» **Dataset entries**:
:::::
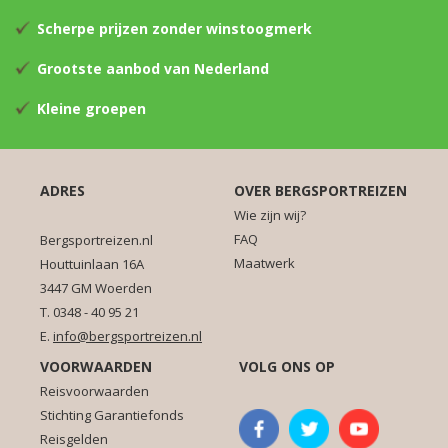
Scherpe prijzen zonder winstoogmerk
Grootste aanbod van Nederland
Kleine groepen
ADRES
OVER BERGSPORTREIZEN
Wie zijn wij?
FAQ
Bergsportreizen.nl
Maatwerk
Houttuinlaan 16A
3447 GM Woerden
T. 0348 - 40 95 21
E.
info@bergsportreizen.nl
VOORWAARDEN
VOLG ONS OP
Reisvoorwaarden
Stichting Garantiefonds
Reisgelden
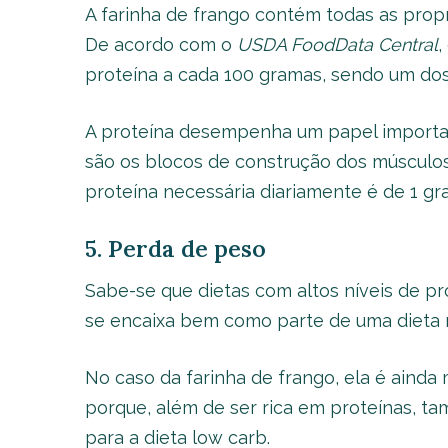
A farinha de frango contém todas as propr
De acordo com o
USDA FoodData Central
,
proteína a cada 100 gramas, sendo um dos
A proteína desempenha um papel important
são os blocos de construção dos músculo
proteína necessária diariamente é de 1 gr
5. Perda de peso
Sabe-se que dietas com altos níveis de pr
se encaixa bem como parte de uma dieta r
No caso da farinha de frango, ela é aind
porque, além de ser rica em proteínas, t
para a dieta low carb.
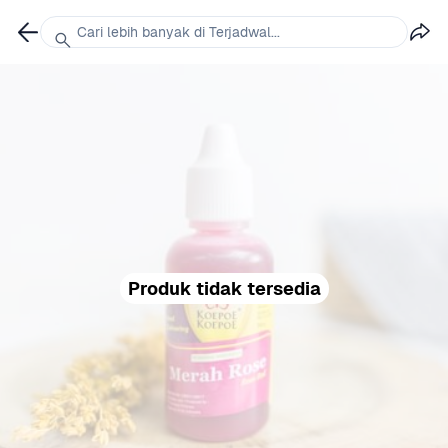
Cari lebih banyak di Terjadwal...
Produk tidak tersedia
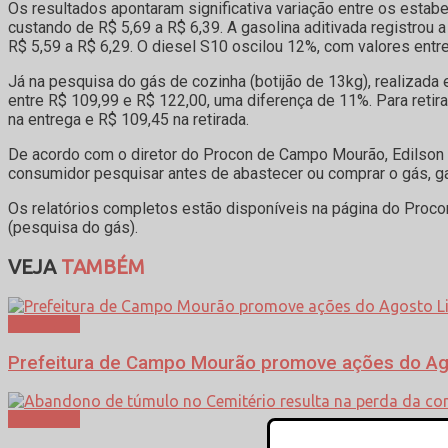
Os resultados apontaram significativa variação entre os estab
custando de R$ 5,69 a R$ 6,39. A gasolina aditivada registrou 
R$ 5,59 a R$ 6,29. O diesel S10 oscilou 12%, com valores entre
Já na pesquisa do gás de cozinha (botijão de 13kg), realizada 
entre R$ 109,99 e R$ 122,00, uma diferença de 11%. Para retir
na entrega e R$ 109,45 na retirada.
De acordo com o diretor do Procon de Campo Mourão, Edilson 
consumidor pesquisar antes de abastecer ou comprar o gás, g
Os relatórios completos estão disponíveis na página do Proc
(pesquisa do gás).
VEJA
TAMBÉM
Cotidiano
Prefeitura de Campo Mourão promove ações do Agost
Cotidiano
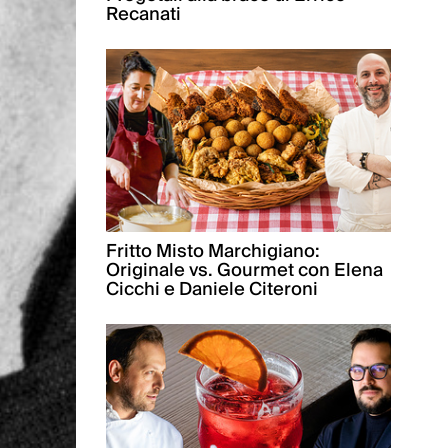
Recanati
Fritto Misto Marchigiano:
Originale vs. Gourmet con Elena
Cicchi e Daniele Citeroni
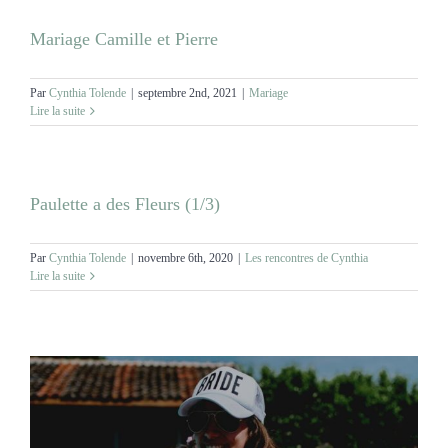
Mariage Camille et Pierre
Par
Cynthia Tolende
|
septembre 2nd, 2021
|
Mariage
Lire la suite
Paulette a des Fleurs (1/3)
Par
Cynthia Tolende
|
novembre 6th, 2020
|
Les rencontres de Cynthia
Lire la suite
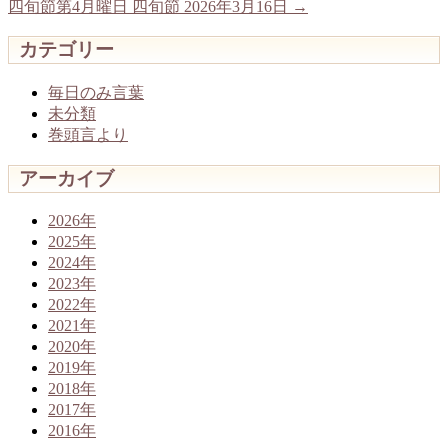
四旬節第4月曜日 四旬節 2026年3月16日
→
カテゴリー
毎日のみ言葉
未分類
巻頭言より
アーカイブ
2026年
2025年
2024年
2023年
2022年
2021年
2020年
2019年
2018年
2017年
2016年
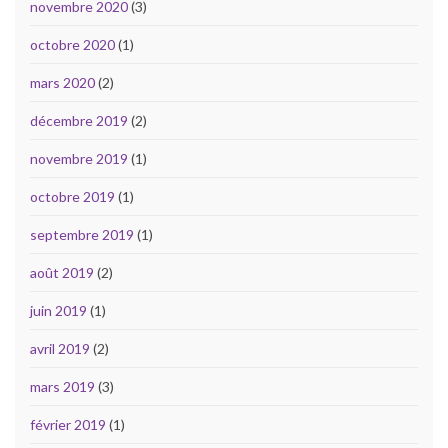
novembre 2020
(3)
octobre 2020
(1)
mars 2020
(2)
décembre 2019
(2)
novembre 2019
(1)
octobre 2019
(1)
septembre 2019
(1)
août 2019
(2)
juin 2019
(1)
avril 2019
(2)
mars 2019
(3)
février 2019
(1)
:::::
» **The task**:
Copy each line above where the string "Campo" occurs.

» **Exercise result**:
De acordo com o diretor do Procon de Campo Mourão, Edilson 
Prefeitura de Campo Mourão promove ações do Agost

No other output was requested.